• _Exercise aim_
Once you reach the line containing "However, even though", write out that line and every remaining line of the records exactly.
═══
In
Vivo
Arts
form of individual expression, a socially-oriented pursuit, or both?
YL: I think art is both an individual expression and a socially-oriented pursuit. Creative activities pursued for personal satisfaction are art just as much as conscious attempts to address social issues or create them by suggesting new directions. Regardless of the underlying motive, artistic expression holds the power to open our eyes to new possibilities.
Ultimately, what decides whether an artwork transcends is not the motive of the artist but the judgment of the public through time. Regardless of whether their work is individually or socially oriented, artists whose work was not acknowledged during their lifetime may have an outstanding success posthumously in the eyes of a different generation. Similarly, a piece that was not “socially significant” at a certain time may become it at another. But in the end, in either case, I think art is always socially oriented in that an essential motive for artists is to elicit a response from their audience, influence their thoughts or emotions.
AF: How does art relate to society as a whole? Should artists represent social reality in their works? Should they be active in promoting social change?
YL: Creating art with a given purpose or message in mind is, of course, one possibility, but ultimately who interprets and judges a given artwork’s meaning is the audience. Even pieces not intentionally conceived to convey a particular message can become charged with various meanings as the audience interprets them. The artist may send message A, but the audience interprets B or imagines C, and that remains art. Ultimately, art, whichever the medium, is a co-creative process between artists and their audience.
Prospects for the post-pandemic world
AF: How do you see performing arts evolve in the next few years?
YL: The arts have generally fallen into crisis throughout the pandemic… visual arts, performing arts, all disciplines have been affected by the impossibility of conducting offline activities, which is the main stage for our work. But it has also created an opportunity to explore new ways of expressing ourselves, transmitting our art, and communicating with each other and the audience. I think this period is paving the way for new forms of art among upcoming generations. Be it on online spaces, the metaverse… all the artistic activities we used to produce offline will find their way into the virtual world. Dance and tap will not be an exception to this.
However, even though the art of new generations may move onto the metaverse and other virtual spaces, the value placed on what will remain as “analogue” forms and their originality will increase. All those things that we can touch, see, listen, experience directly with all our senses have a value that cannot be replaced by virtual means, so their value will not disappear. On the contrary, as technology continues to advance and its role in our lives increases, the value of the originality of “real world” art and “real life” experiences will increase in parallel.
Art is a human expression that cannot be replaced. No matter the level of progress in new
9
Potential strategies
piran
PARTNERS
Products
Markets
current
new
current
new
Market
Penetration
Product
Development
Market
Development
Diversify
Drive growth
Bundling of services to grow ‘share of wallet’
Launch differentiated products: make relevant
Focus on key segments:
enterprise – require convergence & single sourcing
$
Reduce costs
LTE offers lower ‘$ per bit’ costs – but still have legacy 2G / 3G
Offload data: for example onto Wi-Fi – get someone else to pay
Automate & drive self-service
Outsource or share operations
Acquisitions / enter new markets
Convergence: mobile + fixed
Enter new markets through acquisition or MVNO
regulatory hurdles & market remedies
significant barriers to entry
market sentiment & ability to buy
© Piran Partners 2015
═══
• _Response to the task_
However, even though the art of new generations may move onto the metaverse and other virtual spaces, the value placed on what will remain as “analogue” forms and their originality will increase. All those things that we can touch, see, listen, experience directly with all our senses have a value that cannot be replaced by virtual means, so their value will not disappear. On the contrary, as technology continues to advance and its role in our lives increases, the value of the originality of “real world” art and “real life” experiences will increase in parallel.
Art is a human expression that cannot be replaced. No matter the level of progress in new
9
Potential strategies
piran
PARTNERS
Products
Markets
current
new
current
new
Market
Penetration
Product
Development
Market
Development
Diversify
Drive growth
Bundling of services to grow ‘share of wallet’
Launch differentiated products: make relevant
Focus on key segments:
enterprise – require convergence & single sourcing
$
Reduce costs
LTE offers lower ‘$ per bit’ costs – but still have legacy 2G / 3G
Offload data: for example onto Wi-Fi – get someone else to pay
Automate & drive self-service
Outsource or share operations
Acquisitions / enter new markets
Convergence: mobile + fixed
Enter new markets through acquisition or MVNO
regulatory hurdles & market remedies
significant barriers to entry
market sentiment & ability to buy
© Piran Partners 2015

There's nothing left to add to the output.